PASSAGE:
Updated: Feb 10, 2016
 

Practice Essentials

Choledochal cysts are congenital bile duct anomalies (see the image below). These cystic dilatations of the biliary tree can involve the extrahepatic biliary radicles, the intrahepatic biliary radicles, or both.

Computed tomography (CT) scan of choledochal cyst Computed tomography (CT) scan of choledochal cyst involving the common hepatic duct.

Signs and symptoms

Infants with choledochal cysts can present dramatically with the following:

  • Jaundice and acholic stools: In early infancy, may prompt workup for biliary atresia
  • Palpable mass in the right upper quadrant of the abdomen, with hepatomegaly

The clinical manifestations in older children and adults are variable. Children diagnosed with choledochal cysts after infancy typically present with intermittent biliary obstruction or recurrent bouts of pancreatitis with the following features:

  • Biliary obstructive pattern: Palpable right upper quadrant mass and jaundice
  • Primary manifestation of pancreatitis: May pose diagnostic difficulty; patients frequently have only intermittent attacks of colicky abdominal pain (elevated amylase and lipase concentrations lead to the proper diagnostic workup)

The classic triad in adults with choledochal cysts is abdominal pain, jaundice, and palpable right upper quadrant abdominal mass. However, this triad is found in only 10-20% of patients.

Adults may present with the following:

  • Abdominal pain: Most common symptom
  • Vague epigastric or right upper quadrant pain; can develop jaundice or cholangitis
  • One or more severe complications (eg, hepatic abscesses, cirrhosis, portal hypertension, recurrent pancreatitis, cholelithiasis)

See Clinical Presentation for more detail.

Diagnosis

Testing

No laboratory studies are specific for the diagnosis of a choledochal cyst, but some may be used to narrow the differential diagnosis. The following tests may be helpful:

  • Complete blood count with differential: Elevated white blood cell count with increased numbers of neutrophils and immature neutrophil forms may be noted in the presence of cholangitis
  • Liver function studies: Elevated hepatocellular enzyme and alkaline phosphatase levels are nonspecific for choledochal cysts
  • Serum amylase and lipase levels: Both may be elevated in the presence of pancreatitis, but they can also be elevated in the presence of biliary obstruction and cholangitis
  • Serum chemistry levels: Results may be abnormal if the patient is vomiting (hypochloremic, hypokalemic metabolic alkalosis)

Imaging studies

The following imaging studies may be used to assess patients with suspected choledochal cysts:

  • Abdominal ultrasonography: Test of choice for the diagnosis of a choledochal cyst; can be useful for antenatal diagnosis [1, 2]
  • Abdominal computed tomography (CT) scanning and magnetic resonance imaging (MRI): Help to delineate the anatomy of the lesion and the surrounding structures; can also assist in defining the presence and extent of intrahepatic ductal involvement
  • Magnetic resonance cholangiopancreatography (MRCP): Useful for defining anomalous pancreatobiliary junctions [3] and pancreatobiliary anomalies [4]

Procedures

Percutaneous transhepatic cholangiography (PTC) and endoscopic retrograde cholangiopancreatography (ERCP) are used to supplement the above noninvasive imaging studies when those studies fail to sufficiently delineate the relevant anatomy.

[Collected data entries]
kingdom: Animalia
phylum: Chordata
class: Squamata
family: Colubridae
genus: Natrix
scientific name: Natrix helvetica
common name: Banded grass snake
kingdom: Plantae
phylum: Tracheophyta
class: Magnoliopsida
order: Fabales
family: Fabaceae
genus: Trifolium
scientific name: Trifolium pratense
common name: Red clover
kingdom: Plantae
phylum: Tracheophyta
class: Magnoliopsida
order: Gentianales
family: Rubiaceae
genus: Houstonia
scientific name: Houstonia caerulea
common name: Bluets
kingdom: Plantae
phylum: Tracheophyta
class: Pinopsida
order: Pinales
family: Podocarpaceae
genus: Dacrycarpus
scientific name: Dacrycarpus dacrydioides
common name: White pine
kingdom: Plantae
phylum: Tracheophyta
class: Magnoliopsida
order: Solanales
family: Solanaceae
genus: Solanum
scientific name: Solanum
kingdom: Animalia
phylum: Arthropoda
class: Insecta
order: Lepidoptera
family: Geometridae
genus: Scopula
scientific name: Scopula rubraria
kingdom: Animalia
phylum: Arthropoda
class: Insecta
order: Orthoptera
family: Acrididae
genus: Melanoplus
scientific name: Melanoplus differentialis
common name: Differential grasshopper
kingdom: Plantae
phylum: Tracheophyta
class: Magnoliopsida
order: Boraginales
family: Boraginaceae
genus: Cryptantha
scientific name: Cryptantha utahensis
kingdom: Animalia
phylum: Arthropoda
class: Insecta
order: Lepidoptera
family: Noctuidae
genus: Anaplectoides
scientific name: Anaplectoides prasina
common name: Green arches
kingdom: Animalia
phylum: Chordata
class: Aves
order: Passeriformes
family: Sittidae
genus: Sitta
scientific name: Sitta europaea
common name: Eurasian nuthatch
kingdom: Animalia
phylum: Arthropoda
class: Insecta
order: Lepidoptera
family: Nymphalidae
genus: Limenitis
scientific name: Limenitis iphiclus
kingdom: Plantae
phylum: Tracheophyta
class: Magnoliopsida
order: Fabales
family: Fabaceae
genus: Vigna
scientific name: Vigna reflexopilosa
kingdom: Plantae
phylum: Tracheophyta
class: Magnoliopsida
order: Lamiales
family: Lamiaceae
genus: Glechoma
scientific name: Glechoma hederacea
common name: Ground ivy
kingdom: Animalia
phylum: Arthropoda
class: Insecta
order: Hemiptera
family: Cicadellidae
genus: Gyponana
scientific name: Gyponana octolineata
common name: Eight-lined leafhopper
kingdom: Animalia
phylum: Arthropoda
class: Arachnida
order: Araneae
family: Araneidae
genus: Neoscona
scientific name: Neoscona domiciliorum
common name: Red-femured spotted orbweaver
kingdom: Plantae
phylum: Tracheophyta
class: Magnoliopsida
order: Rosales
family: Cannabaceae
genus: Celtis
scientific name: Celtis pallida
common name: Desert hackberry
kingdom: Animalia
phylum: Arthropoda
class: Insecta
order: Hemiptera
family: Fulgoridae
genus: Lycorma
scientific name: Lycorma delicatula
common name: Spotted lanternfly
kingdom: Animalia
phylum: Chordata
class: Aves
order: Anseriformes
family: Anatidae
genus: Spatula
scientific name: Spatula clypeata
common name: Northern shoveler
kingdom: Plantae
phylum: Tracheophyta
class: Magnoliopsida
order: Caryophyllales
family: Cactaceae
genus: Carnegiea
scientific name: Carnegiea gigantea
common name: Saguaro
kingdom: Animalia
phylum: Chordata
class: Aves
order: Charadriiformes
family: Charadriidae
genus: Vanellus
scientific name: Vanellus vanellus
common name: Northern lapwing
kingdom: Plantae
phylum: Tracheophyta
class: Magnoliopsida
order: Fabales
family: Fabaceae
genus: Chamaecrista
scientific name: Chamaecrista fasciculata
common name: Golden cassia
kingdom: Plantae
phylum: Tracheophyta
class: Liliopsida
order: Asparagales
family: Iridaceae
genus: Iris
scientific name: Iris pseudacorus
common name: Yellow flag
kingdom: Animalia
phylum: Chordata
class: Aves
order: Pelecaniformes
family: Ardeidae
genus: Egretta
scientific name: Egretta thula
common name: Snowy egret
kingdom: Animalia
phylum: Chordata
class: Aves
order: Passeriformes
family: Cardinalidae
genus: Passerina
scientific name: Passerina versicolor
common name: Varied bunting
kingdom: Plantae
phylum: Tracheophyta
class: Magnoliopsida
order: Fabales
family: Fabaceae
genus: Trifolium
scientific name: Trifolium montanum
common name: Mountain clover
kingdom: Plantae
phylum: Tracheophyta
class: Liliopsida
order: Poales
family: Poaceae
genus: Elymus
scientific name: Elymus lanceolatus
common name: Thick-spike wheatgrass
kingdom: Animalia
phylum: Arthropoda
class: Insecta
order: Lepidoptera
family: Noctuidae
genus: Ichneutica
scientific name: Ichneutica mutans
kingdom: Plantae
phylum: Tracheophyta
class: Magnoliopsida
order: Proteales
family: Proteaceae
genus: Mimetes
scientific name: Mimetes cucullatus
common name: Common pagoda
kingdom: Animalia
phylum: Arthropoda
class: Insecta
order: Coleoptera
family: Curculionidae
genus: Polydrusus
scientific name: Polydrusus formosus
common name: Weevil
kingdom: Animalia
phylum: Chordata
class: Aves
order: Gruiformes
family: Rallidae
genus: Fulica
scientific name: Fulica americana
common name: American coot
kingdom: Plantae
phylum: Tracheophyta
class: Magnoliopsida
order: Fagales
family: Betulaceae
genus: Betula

WORK ORDER 1: Can you condense the paragraph of the choledochal cyst passage that begins "The classic triad in adults" into a short list that keeps its main facts?
WORK ORDER 2: Would you echo the choledochal cyst passage from "Signs and symptoms" up to and including "proper diagnostic workup)"?
WORK ORDER 3: According to the choledochal cyst passage, which imaging study is the test of choice for diagnosing a choledochal cyst?
Work from the choledochal cyst passage alone, not the entries.

RESPONSE AREA 1:
- Classic adult triad: abdominal pain, jaundice, and a palpable right upper quadrant abdominal mass
- Found in only 10-20% of patients

RESPONSE AREA 2:
Signs and symptoms

Infants with choledochal cysts can present dramatically with the following:

  • Jaundice and acholic stools: In early infancy, may prompt workup for biliary atresia
  • Palpable mass in the right upper quadrant of the abdomen, with hepatomegaly

The clinical manifestations in older children and adults are variable. Children diagnosed with choledochal cysts after infancy typically present with intermittent biliary obstruction or recurrent bouts of pancreatitis with the following features:

  • Biliary obstructive pattern: Palpable right upper quadrant mass and jaundice
  • Primary manifestation of pancreatitis: May pose diagnostic difficulty; patients frequently have only intermittent attacks of colicky abdominal pain (elevated amylase and lipase concentrations lead to the proper diagnostic workup)

RESPONSE AREA 3: Abdominal ultrasonography.